Print out each entry without alteration, and keep the pictures out.

▶ _DATA TO PROCESS_

################

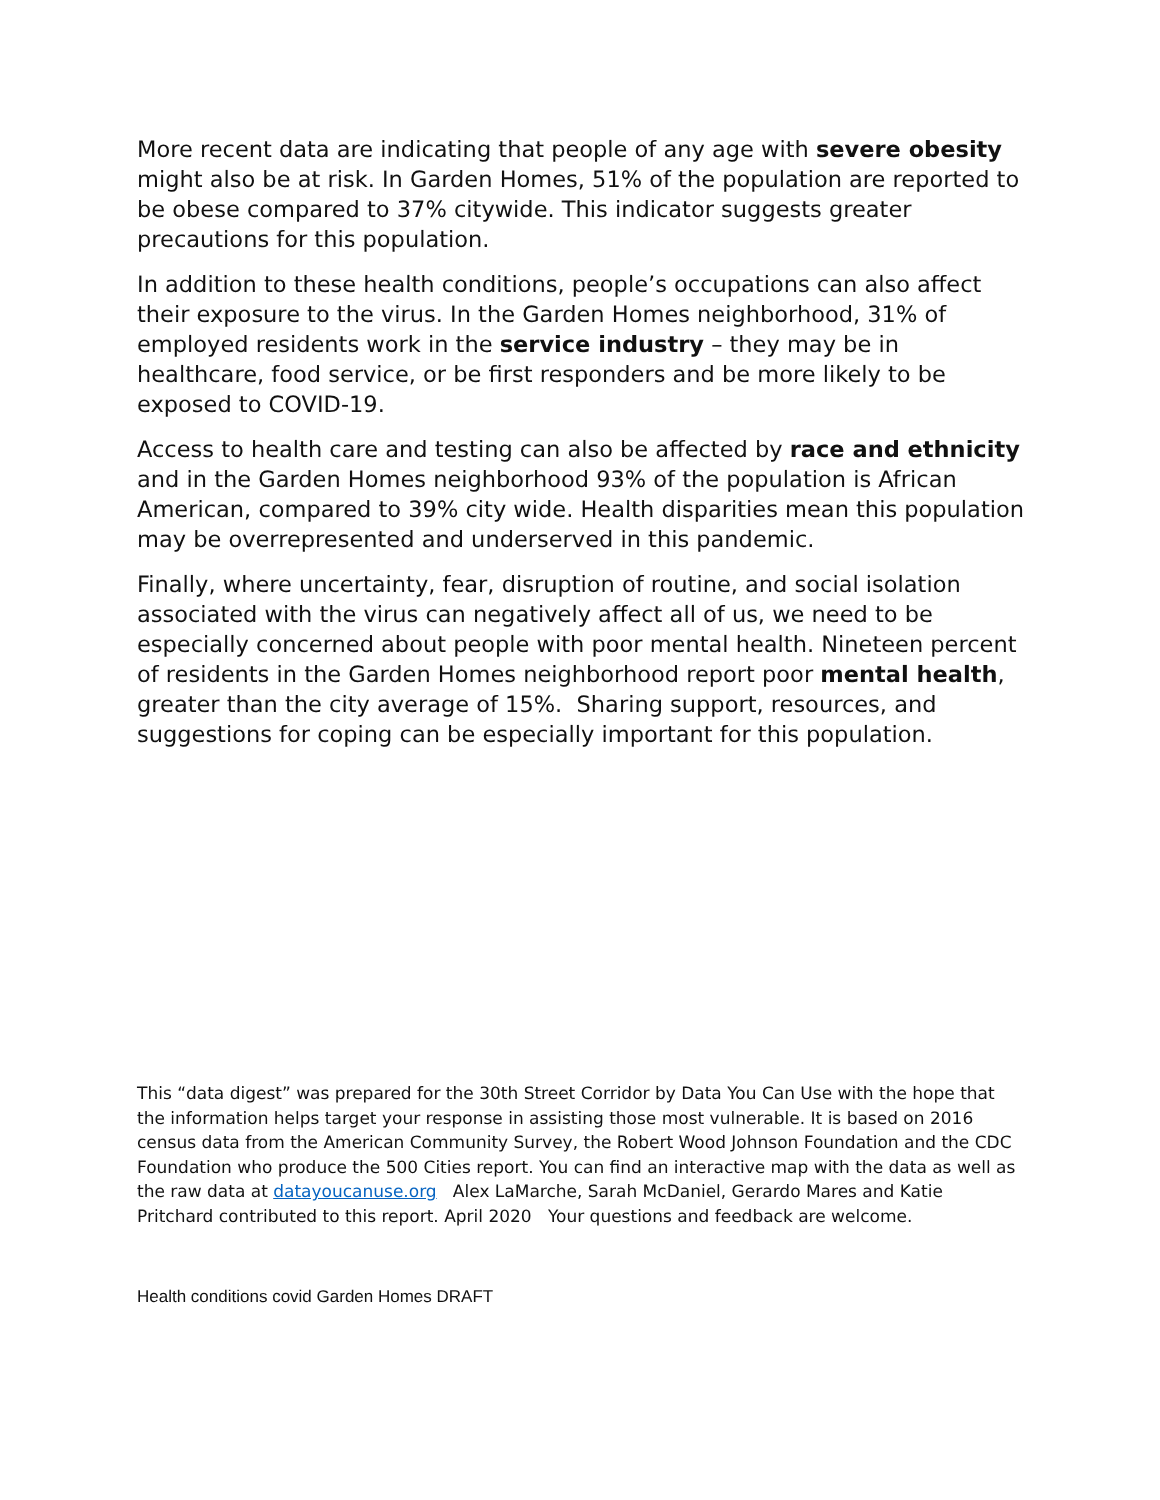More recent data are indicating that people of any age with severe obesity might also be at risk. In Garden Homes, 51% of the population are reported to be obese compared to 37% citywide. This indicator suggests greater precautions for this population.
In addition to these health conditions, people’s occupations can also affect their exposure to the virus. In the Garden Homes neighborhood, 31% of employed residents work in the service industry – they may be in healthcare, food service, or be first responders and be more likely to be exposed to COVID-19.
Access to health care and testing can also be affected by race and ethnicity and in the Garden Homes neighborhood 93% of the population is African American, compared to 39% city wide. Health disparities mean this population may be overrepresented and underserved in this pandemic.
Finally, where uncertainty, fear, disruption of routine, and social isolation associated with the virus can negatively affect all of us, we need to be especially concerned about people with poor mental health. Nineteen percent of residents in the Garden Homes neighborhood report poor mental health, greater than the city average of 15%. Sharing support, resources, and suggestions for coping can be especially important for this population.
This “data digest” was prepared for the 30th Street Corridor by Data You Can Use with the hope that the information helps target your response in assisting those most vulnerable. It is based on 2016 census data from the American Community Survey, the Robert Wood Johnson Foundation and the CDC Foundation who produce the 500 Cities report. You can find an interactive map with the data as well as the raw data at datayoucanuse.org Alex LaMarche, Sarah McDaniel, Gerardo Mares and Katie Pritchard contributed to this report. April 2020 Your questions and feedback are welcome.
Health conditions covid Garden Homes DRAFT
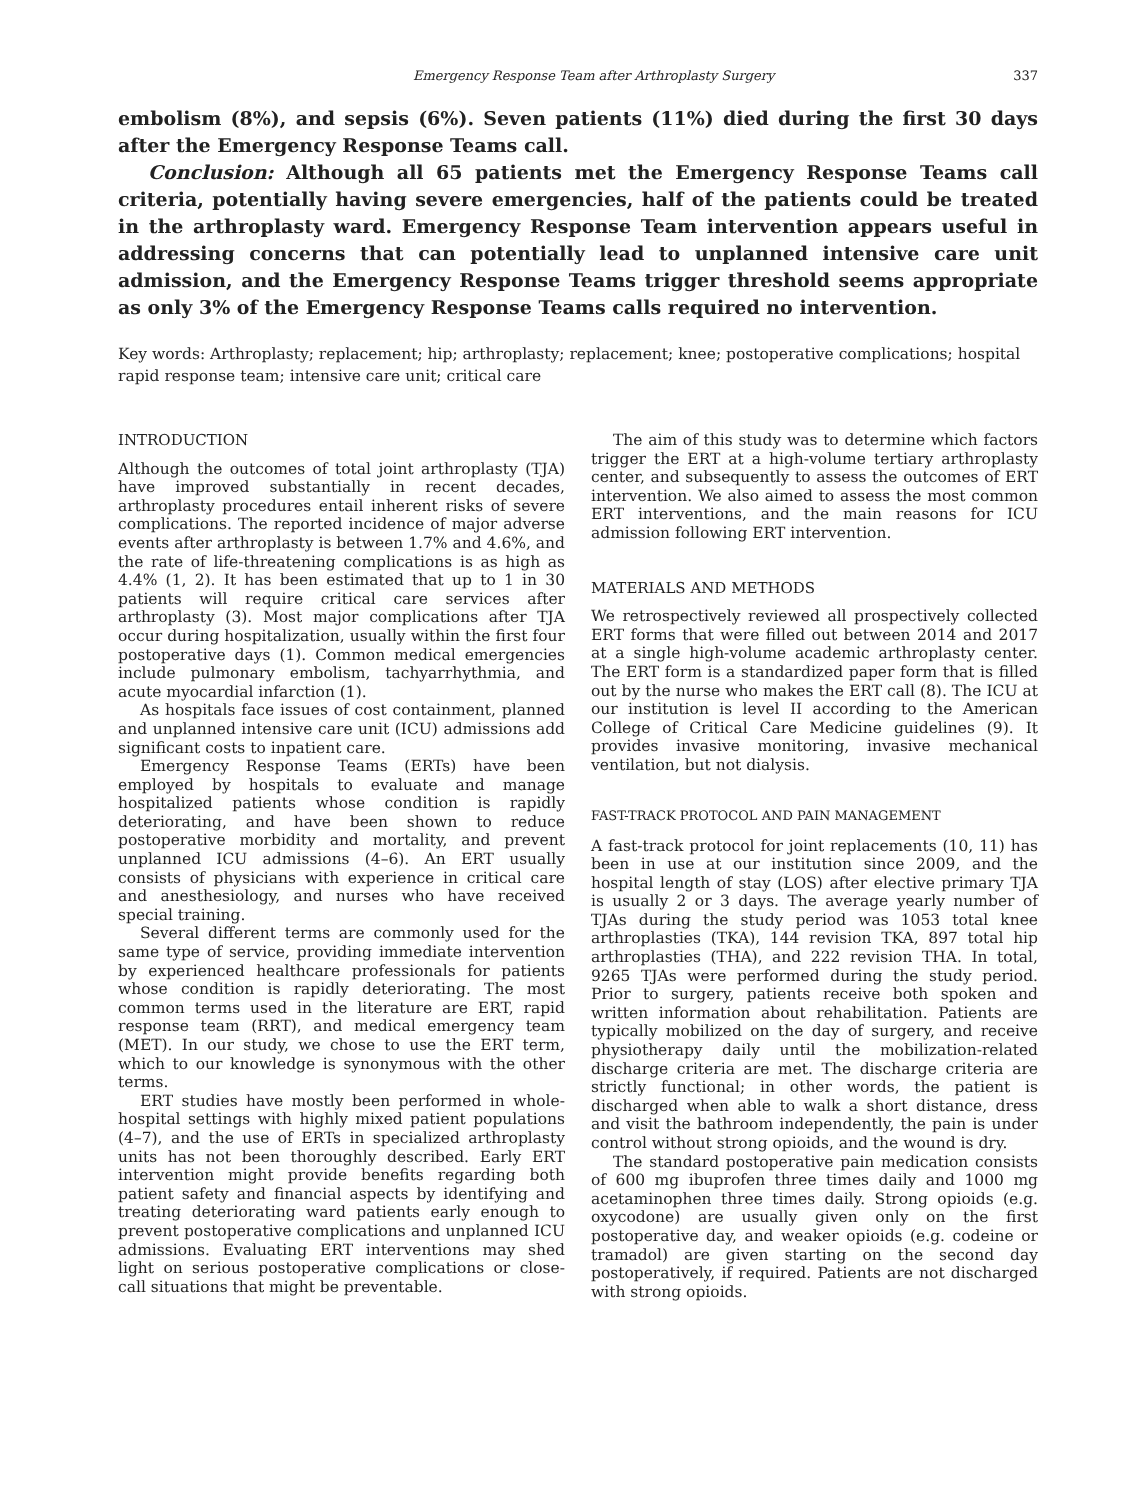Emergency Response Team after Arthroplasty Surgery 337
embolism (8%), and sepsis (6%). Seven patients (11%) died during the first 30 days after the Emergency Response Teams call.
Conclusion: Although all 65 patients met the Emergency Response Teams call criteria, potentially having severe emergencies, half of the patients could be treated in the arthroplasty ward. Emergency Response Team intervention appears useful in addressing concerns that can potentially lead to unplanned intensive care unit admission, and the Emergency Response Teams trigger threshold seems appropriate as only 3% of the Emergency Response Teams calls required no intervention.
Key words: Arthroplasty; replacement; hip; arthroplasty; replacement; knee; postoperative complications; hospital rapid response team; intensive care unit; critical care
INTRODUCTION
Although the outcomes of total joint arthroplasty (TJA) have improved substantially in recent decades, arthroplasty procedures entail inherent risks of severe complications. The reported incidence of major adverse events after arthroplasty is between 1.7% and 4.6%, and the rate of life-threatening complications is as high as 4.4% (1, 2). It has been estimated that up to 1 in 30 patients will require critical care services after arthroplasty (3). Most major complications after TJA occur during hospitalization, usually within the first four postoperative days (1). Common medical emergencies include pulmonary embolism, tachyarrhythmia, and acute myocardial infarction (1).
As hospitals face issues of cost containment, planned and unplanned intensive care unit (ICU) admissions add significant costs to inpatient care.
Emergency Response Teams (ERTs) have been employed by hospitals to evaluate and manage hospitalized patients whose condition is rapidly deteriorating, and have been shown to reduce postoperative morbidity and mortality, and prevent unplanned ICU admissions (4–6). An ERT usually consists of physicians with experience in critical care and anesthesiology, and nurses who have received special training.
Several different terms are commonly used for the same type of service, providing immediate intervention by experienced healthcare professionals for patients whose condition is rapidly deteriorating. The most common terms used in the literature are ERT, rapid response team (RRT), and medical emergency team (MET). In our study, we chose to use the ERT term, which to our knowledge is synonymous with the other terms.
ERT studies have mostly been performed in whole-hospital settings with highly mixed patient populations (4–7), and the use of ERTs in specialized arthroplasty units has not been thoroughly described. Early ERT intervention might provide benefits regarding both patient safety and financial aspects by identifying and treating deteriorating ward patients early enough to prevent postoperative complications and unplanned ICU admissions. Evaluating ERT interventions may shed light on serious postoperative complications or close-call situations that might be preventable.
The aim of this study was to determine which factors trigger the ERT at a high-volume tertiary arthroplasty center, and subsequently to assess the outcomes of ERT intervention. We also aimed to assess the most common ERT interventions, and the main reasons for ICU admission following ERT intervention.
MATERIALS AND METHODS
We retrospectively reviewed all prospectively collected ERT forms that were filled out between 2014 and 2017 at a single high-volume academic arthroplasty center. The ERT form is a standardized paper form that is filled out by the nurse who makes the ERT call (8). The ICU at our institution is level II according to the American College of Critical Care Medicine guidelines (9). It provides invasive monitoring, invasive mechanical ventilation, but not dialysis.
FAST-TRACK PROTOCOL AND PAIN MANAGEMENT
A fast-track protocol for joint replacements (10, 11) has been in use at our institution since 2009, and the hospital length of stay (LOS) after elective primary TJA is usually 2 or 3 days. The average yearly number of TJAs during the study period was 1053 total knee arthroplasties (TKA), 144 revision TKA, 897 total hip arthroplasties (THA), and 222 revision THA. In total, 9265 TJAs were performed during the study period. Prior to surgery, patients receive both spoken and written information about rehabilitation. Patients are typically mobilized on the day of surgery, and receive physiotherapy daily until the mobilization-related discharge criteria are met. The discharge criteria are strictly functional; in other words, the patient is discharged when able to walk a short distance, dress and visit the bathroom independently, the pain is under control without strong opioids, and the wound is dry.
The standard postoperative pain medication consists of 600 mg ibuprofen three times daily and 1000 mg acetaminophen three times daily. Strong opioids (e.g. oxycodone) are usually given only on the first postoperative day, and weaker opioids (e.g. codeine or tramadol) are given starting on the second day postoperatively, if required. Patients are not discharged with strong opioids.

################

▶ _FINISHED TASK_
More recent data are indicating that people of any age with severe obesity might also be at risk. In Garden Homes, 51% of the population are reported to be obese compared to 37% citywide. This indicator suggests greater precautions for this population.
In addition to these health conditions, people’s occupations can also affect their exposure to the virus. In the Garden Homes neighborhood, 31% of employed residents work in the service industry – they may be in healthcare, food service, or be first responders and be more likely to be exposed to COVID-19.
Access to health care and testing can also be affected by race and ethnicity and in the Garden Homes neighborhood 93% of the population is African American, compared to 39% city wide. Health disparities mean this population may be overrepresented and underserved in this pandemic.
Finally, where uncertainty, fear, disruption of routine, and social isolation associated with the virus can negatively affect all of us, we need to be especially concerned about people with poor mental health. Nineteen percent of residents in the Garden Homes neighborhood report poor mental health, greater than the city average of 15%. Sharing support, resources, and suggestions for coping can be especially important for this population.
This “data digest” was prepared for the 30th Street Corridor by Data You Can Use with the hope that the information helps target your response in assisting those most vulnerable. It is based on 2016 census data from the American Community Survey, the Robert Wood Johnson Foundation and the CDC Foundation who produce the 500 Cities report. You can find an interactive map with the data as well as the raw data at datayoucanuse.org Alex LaMarche, Sarah McDaniel, Gerardo Mares and Katie Pritchard contributed to this report. April 2020 Your questions and feedback are welcome.
Health conditions covid Garden Homes DRAFT
Emergency Response Team after Arthroplasty Surgery 337
embolism (8%), and sepsis (6%). Seven patients (11%) died during the first 30 days after the Emergency Response Teams call.
Conclusion: Although all 65 patients met the Emergency Response Teams call criteria, potentially having severe emergencies, half of the patients could be treated in the arthroplasty ward. Emergency Response Team intervention appears useful in addressing concerns that can potentially lead to unplanned intensive care unit admission, and the Emergency Response Teams trigger threshold seems appropriate as only 3% of the Emergency Response Teams calls required no intervention.
Key words: Arthroplasty; replacement; hip; arthroplasty; replacement; knee; postoperative complications; hospital rapid response team; intensive care unit; critical care
INTRODUCTION
Although the outcomes of total joint arthroplasty (TJA) have improved substantially in recent decades, arthroplasty procedures entail inherent risks of severe complications. The reported incidence of major adverse events after arthroplasty is between 1.7% and 4.6%, and the rate of life-threatening complications is as high as 4.4% (1, 2). It has been estimated that up to 1 in 30 patients will require critical care services after arthroplasty (3). Most major complications after TJA occur during hospitalization, usually within the first four postoperative days (1). Common medical emergencies include pulmonary embolism, tachyarrhythmia, and acute myocardial infarction (1).
As hospitals face issues of cost containment, planned and unplanned intensive care unit (ICU) admissions add significant costs to inpatient care.
Emergency Response Teams (ERTs) have been employed by hospitals to evaluate and manage hospitalized patients whose condition is rapidly deteriorating, and have been shown to reduce postoperative morbidity and mortality, and prevent unplanned ICU admissions (4–6). An ERT usually consists of physicians with experience in critical care and anesthesiology, and nurses who have received special training.
Several different terms are commonly used for the same type of service, providing immediate intervention by experienced healthcare professionals for patients whose condition is rapidly deteriorating. The most common terms used in the literature are ERT, rapid response team (RRT), and medical emergency team (MET). In our study, we chose to use the ERT term, which to our knowledge is synonymous with the other terms.
ERT studies have mostly been performed in whole-hospital settings with highly mixed patient populations (4–7), and the use of ERTs in specialized arthroplasty units has not been thoroughly described. Early ERT intervention might provide benefits regarding both patient safety and financial aspects by identifying and treating deteriorating ward patients early enough to prevent postoperative complications and unplanned ICU admissions. Evaluating ERT interventions may shed light on serious postoperative complications or close-call situations that might be preventable.
The aim of this study was to determine which factors trigger the ERT at a high-volume tertiary arthroplasty center, and subsequently to assess the outcomes of ERT intervention. We also aimed to assess the most common ERT interventions, and the main reasons for ICU admission following ERT intervention.
MATERIALS AND METHODS
We retrospectively reviewed all prospectively collected ERT forms that were filled out between 2014 and 2017 at a single high-volume academic arthroplasty center. The ERT form is a standardized paper form that is filled out by the nurse who makes the ERT call (8). The ICU at our institution is level II according to the American College of Critical Care Medicine guidelines (9). It provides invasive monitoring, invasive mechanical ventilation, but not dialysis.
FAST-TRACK PROTOCOL AND PAIN MANAGEMENT
A fast-track protocol for joint replacements (10, 11) has been in use at our institution since 2009, and the hospital length of stay (LOS) after elective primary TJA is usually 2 or 3 days. The average yearly number of TJAs during the study period was 1053 total knee arthroplasties (TKA), 144 revision TKA, 897 total hip arthroplasties (THA), and 222 revision THA. In total, 9265 TJAs were performed during the study period. Prior to surgery, patients receive both spoken and written information about rehabilitation. Patients are typically mobilized on the day of surgery, and receive physiotherapy daily until the mobilization-related discharge criteria are met. The discharge criteria are strictly functional; in other words, the patient is discharged when able to walk a short distance, dress and visit the bathroom independently, the pain is under control without strong opioids, and the wound is dry.
The standard postoperative pain medication consists of 600 mg ibuprofen three times daily and 1000 mg acetaminophen three times daily. Strong opioids (e.g. oxycodone) are usually given only on the first postoperative day, and weaker opioids (e.g. codeine or tramadol) are given starting on the second day postoperatively, if required. Patients are not discharged with strong opioids.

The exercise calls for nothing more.